1. Hepatic circulation summary - total = 1.5L/min, 30% of CO - Blood = 70% HPV, 30% HA. - Oxygen = 50% HPV, 50% HA. 2. Intrinsic HBF regulation - Myogenic - Hepatic arterial buffer response (adenosine) 3. Extrinsic - ANS: activation can mobilise blood in time of sympathetic stress - HA has a,b adreno, dopamine. - HV has a adreno. - Endo and hormonal - Constriction/Reduced HBF: Adrenalin, AT2, vasopressin, CO2. 4. External factors - Venous return -> increased affects hepatic venous drainage. - PPV, Heart failure, pneumoperitoneum - CO -> directly influences HA flow. - Shock states and exercise -

Question 59

Hepatic Extraction Ratio

Answer 59

Fraction of the drug entering the liver in the blood, which is extracted during one pass of the blood through the liver.

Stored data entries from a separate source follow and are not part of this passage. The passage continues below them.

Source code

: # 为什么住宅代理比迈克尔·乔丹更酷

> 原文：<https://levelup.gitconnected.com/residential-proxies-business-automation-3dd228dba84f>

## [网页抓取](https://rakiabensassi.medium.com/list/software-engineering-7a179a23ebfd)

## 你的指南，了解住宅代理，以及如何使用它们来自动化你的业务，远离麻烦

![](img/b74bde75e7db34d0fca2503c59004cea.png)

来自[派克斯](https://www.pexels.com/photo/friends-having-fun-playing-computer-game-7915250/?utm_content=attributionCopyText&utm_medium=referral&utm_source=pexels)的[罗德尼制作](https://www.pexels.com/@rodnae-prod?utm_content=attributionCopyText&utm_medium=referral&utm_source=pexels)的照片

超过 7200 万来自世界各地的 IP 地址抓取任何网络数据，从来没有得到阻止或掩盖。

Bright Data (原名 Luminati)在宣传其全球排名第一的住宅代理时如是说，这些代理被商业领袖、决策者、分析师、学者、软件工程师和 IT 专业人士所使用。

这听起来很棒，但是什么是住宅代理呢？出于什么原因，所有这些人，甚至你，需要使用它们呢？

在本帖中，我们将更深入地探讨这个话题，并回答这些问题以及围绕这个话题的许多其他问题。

Determined largely by the free unbound fraction of the drug and by the intrinsic clearance rate AS HBF increases, HER will decrease for all drugs.

Question 60

Intrinsic Clearance

Answer 60

The intrinsic ability of the liver to metabolise the drug in the absence of restrictions imposed on drug delivery to the hepatocyte (flow or protein binding) Low intrinsic clearance = less blood flow dependent Higher the intrinsic clearance, the more blood flow dependent

Question 61

High Extraction ratio

Answer 61

rapid uptake and high capacity elimination is perfusion dependent Dependent on Liver flow Independent of protein binding

Question 62

Low Extraction Ratio

Answer 62

Elimination is capacity dependent - Amount of free drug available for metabolism is greatly affected by the degree of protein binding Largely independent of flow Dependent on Hepatocyte function and protein binding

Question 63

Drug Metabolism and HBF

Answer 63

Rate of metabolism will decrease when HBF decreases as HBF is important determinent of hepatic clearance Depends on HER / Intrinsic clearance rate - Drugs w a higher incrinsic clearance rate, and ER are perfusion dependent therefore more effected. - Drugs w a lower intrinsic clearance rate are not dependent on perfusion.

Question 64

Tests evaluating synthetic function of the liver

Answer 64

1. Albumen 2. INR 3. Total protein

Question 65

Tests evaluating metabolic functions of liver

Answer 65

1. Total bili 2. Glucose 3. Ammonia

Question 66

Tests of Hepatobiliairy injury

Answer 66

1. AST 2. ALT 3. GGT

Question 67

Cholangiocytes

Answer 67

Concentrate bile from 500-1L by liver to less stored.